The CSVs include n_pls_moment_cv_fits, n_pls_moment_cuda_parallel_fold_batches, n_pls_moment_cuda_parallel_fold_jobs, n_pls_materialized_cv_fits, n_pls_moment_final_fits, and n_pls_materialized_final_fits so timing rows can be tied to the exact PLS fit work paid by the route. On CUDA builds, rerun with --cuda-pls-parallel-folds to compare bounded stream-parallel exact PLS1 moment scheduling against the default reusable workspace path. Use --cuda-pls-min-device-features 256 or another positive threshold to test whether medium-width PLS moment screens should enter the CUDA device route.
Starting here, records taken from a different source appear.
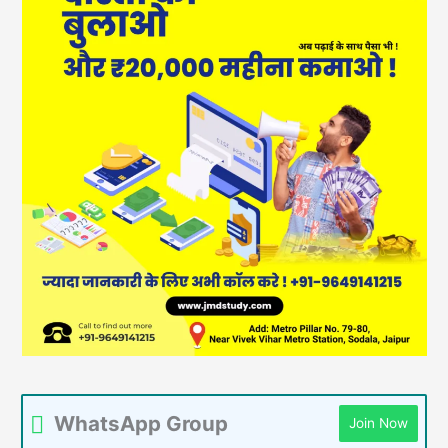
WhatsApp Group
Join Now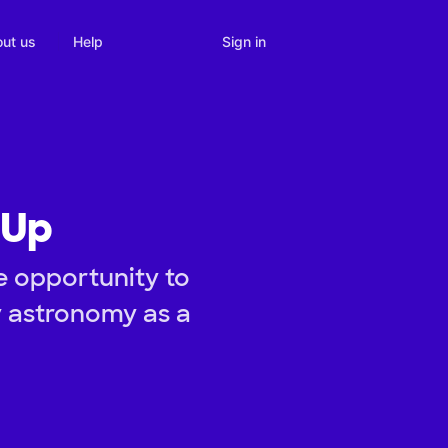
Sign in
ut us
Help
 Up
e opportunity to
y astronomy as a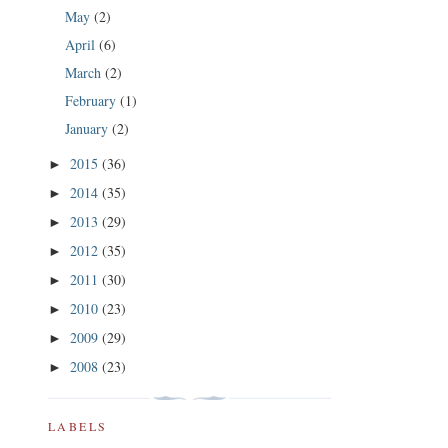
May
(2)
April
(6)
March
(2)
February
(1)
January
(2)
2015
(36)
►
2014
(35)
►
2013
(29)
►
2012
(35)
►
2011
(30)
►
2010
(23)
►
2009
(29)
►
2008
(23)
►
LABELS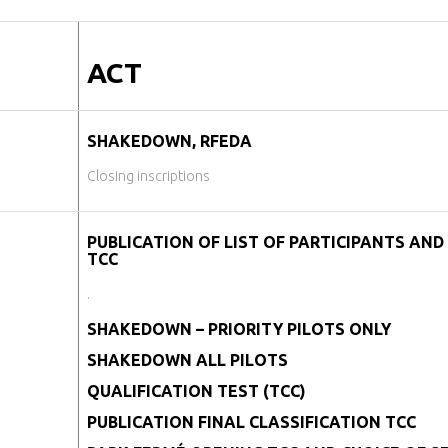
ACT
SHAKEDOWN, RFEDA
Closing inscriptions
PUBLICATION OF LIST OF PARTICIPANTS AND 
TCC
.
SHAKEDOWN – PRIORITY PILOTS ONLY
SHAKEDOWN ALL PILOTS
QUALIFICATION TEST (TCC)
PUBLICATION FINAL CLASSIFICATION TCC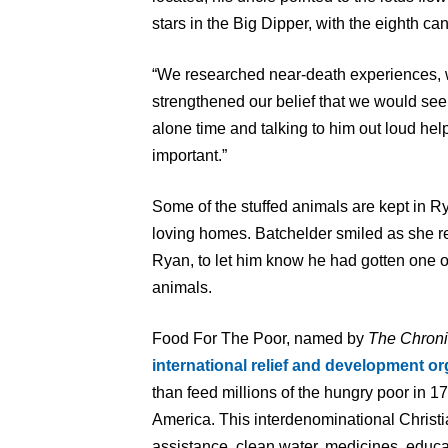
stars in the Big Dipper, with the eighth can
“We researched near-death experiences, 
strengthened our belief that we would see
alone time and talking to him out loud hel
important.”
Some of the stuffed animals are kept in R
loving homes. Batchelder smiled as she re
Ryan, to let him know he had gotten one of
animals.
Food For The Poor, named by
The Chroni
international relief and development or
than feed millions of the hungry poor in 1
America. This interdenominational Christi
assistance, clean water, medicines, educa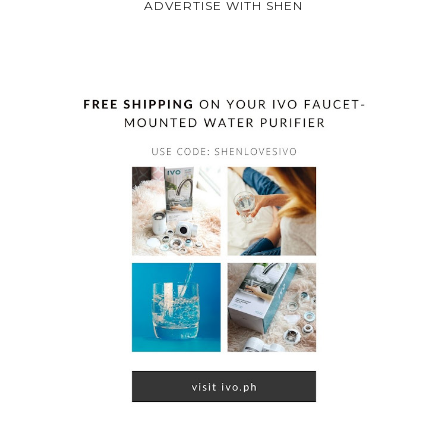
ADVERTISE WITH SHEN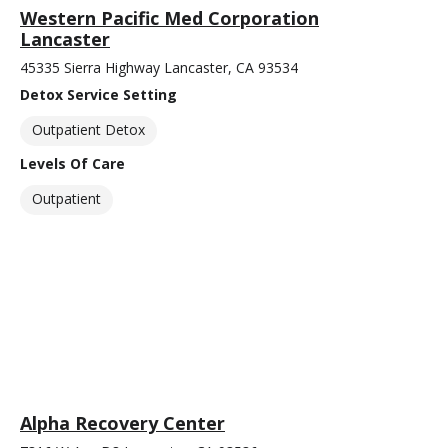
Western Pacific Med Corporation
Lancaster
45335 Sierra Highway Lancaster, CA 93534
Detox Service Setting
Outpatient Detox
Levels Of Care
Outpatient
Alpha Recovery Center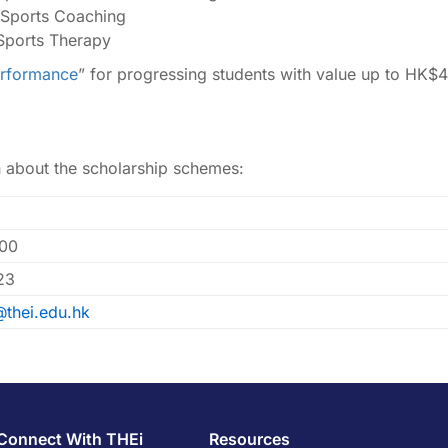
 Sports Coaching
Sports Therapy
erformance
” for progressing students with value up to HK$4
n about the scholarship schemes:
00
23
@thei.edu.hk
Connect With THEi
Resources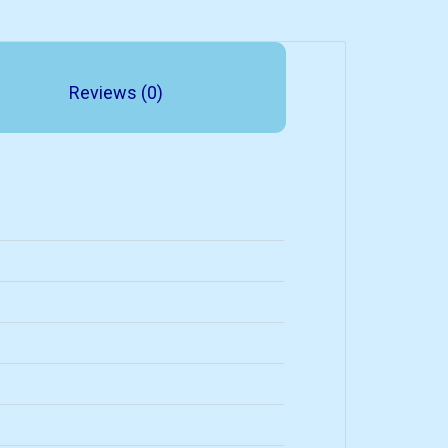
Reviews (0)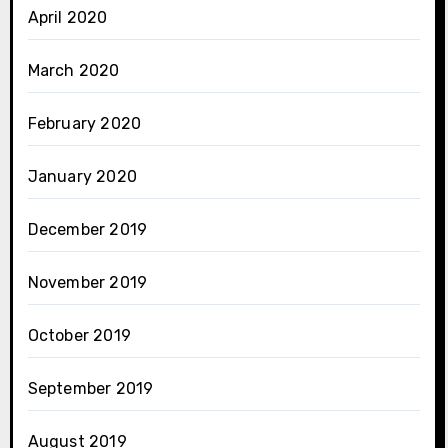
April 2020
March 2020
February 2020
January 2020
December 2019
November 2019
October 2019
September 2019
August 2019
CPU medians for Ridge sweep were 1.64 ms at 64 x 64, 11.28 ms at 128 x 128, and 45.70 ms at 192 x 256. The corresponding score_only=True rows were 1.42 ms, 10.31 ms, and 38.07 ms. The materialized CV Ridge baseline took 3.41 ms, 18.41 ms, and 57.32 ms. PLS component-grid smoke medians using the moment route were 0.43 ms, 1.96 ms, and 9.83 ms; score_only=True reduced those to 0.29 ms, 1.91 ms, and 9.93 ms, with n_pls_moment_candidates=3 and n_pls_moment_cv_fits=5 in all three PLS rows.

The CUDA-build native smoke produced the same selected parameters and scores. Ridge medians were 5.26 ms, 14.34 ms, and 35.88 ms; Ridge score-only medians were 4.91 ms, 12.82 ms, and 31.32 ms. PLS medians were 2.04 ms, 3.03 ms, and 8.10 ms; PLS score-only medians were 2.17 ms, 2.94 ms, and 7.62 ms. These are smoke timings for the CUDA-enabled library rather than a fused GPU screen; the larger wide-dual Ridge row benefits from the GEMM/cuBLAS route, while PLS1 moment stays host-side to avoid many tiny host/device transfers.

This is not yet the full 200k-chain fused CUDA grinder. It is the exact screening ABI that the batched IKPLS and fused operator-moment layers can build on.